ただせっかくなので、APIを1つ実行してみましょう。実行までの流れは以下のようになります。
- アクセストークンの取得(Azure CLI)
- アクセストークンをヘッダーにしていいてAPI実行
まずはアクセストークンをAzure CLIを使って取得します。CLIを使えない環境でもAzure PortalのCLoud Shell上で実行できます。結果の「accessToken」に長い文字列が取得できるのでこれをメモっておきます。また「expiresOn」にあるように有効期限があるので注意しましょう。
az account get-access-token { "accessToken": "xxxxxxxxx", "expiresOn": "2023-12-17 01:18:29.000000", "expires_on": 1702775909, "subscription": "f1fa317f-6c2f-45dc-8d62-0b026c1785b3", "tenant": "tenant id", "tokenType": "Bearer" }
続いては、アクセストークンを使って実際にAPIを実行します。Subnetの一覧を取得します。curlコマンドで実行していますが、お好みの手段で実行してください。
curl -X GET -H "Authorization: Bearer access-token" https://management.azure.com/subscriptions/{subscriptionId}/resourceGroups/{resourceGroupName}/providers/Microsoft.Network/virtualNetworks/{virtualNetworkName}/subnets?api-version=2023-05-01
この方法の一番の難点は、Authorizationヘッダー用のトークンを生成しないといけないことです。

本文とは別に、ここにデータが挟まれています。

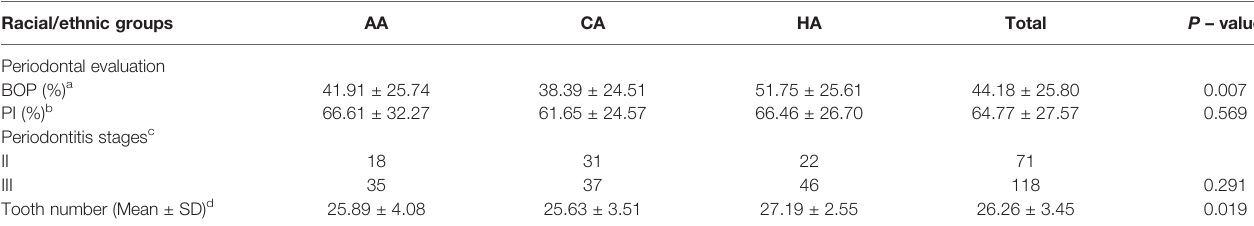
TABLE 2 | Periodontal characteristics of the study cohort. Racial/ethnic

Azure PortalやCLI、PowerShellでは裏でいい感じにやってくれますが、APIを直接実行するときはそうはいきません。これが少し手間になります。またアクセストークン自体に有効期限があるので、定期的にリフレッシュする必要もあります。
何度も繰り返し実行する場合には、ちょっとしたスクリプトやプログラムを作成することもあると思います。その際は直接APIを実行することになるでしょう。
az restの利用
azコマンド(CLI)にはrestというサブコマンドがあります。restサブコマンドの詳細は公式ドキュメントを確認していただきたいと思いますが、このサブコマンドでは任意のAPIを実行することができます。では、直接APIを実行する方法と何が違うのかというと、認証用トークンの作成が不要になります。あくまでazコマンドなので、事前にaz loginを済ませておけば認証は裏でやってくれます。

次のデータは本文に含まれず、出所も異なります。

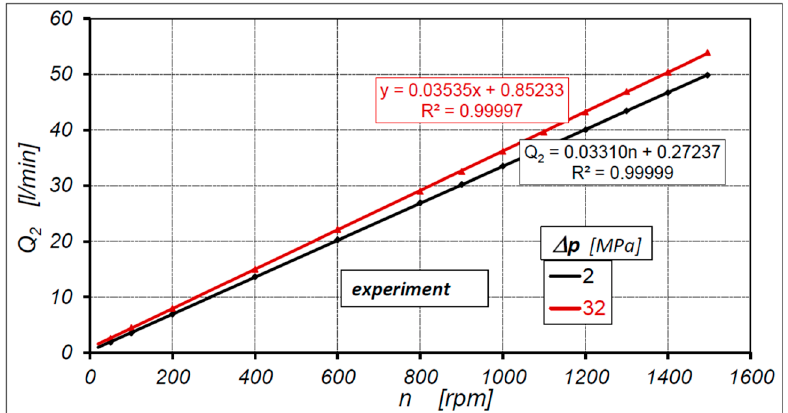
Figure 10. Characteristics of motor output flow rate Q 2 as a function of rotational speed n at p =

CLIをインストール済みであるなら、こちらのほうがやや楽だと思います。また繰り返し実行が必要な時でも、スクリプトを作成すればよいので、その際も選択肢となると思います。
では再びSubnet一覧を取得してみましょう。アクセストークンの取得がないだけでだいぶ楽ですね。
az rest --uri https://management.azure.com/subscriptions/{subscriptionId}/resourceGroups/{resourceGroupName}/providers/Microsoft.Network/virtualNetworks/{virtualNetworkName}/subnets?api-version=2023-05-01 --method get
REST APIリファレンスページから直接実行
ちょっと試してみたい!そんな時はこの方法が一番楽だと思います。「APIを実行したい!」そんなときどうしますか?そうです、公式ドキュメント見に行くと思います。そして、実行したいAPIを調べるとなんと「Try it」というボタンがあります。これを押してAzureにログインすると、右側にAPI実行ペインが表示されます。あとは必要なパラメータを入力して一番下にあるRunボタンを押すだけです。

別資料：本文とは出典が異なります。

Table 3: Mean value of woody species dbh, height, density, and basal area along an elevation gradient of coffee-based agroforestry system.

おなじみのSubnetの情報を取得するAPIを例として見てみます。
ブラウザでログイン済みであるため、認証ヘッダーの指定も不要です。ブラウザでこんなにも簡単に実行できるなら、わざわざ他の方法を使う必要はありませんね。もちろんな十回も繰り返し実行が必要な時はスクリプトを作成したほうが効率が良いです。
最後に
REST APIを使わないといけない! そんな時は、公式サイトのREST APIリファレンスから実行するのが一番簡単です。しかし、何らかの理由によりブラウザから実行できない場合もあるかもしれません。その際はaz restサブコマンドを試してみるのが良いと思います。CLIも使えないとなるとあとはAPIを直接実行する必要があります。またスクリプト等を作成して繰り返し実行が必要であればCLIもしくは直接実行になると思います。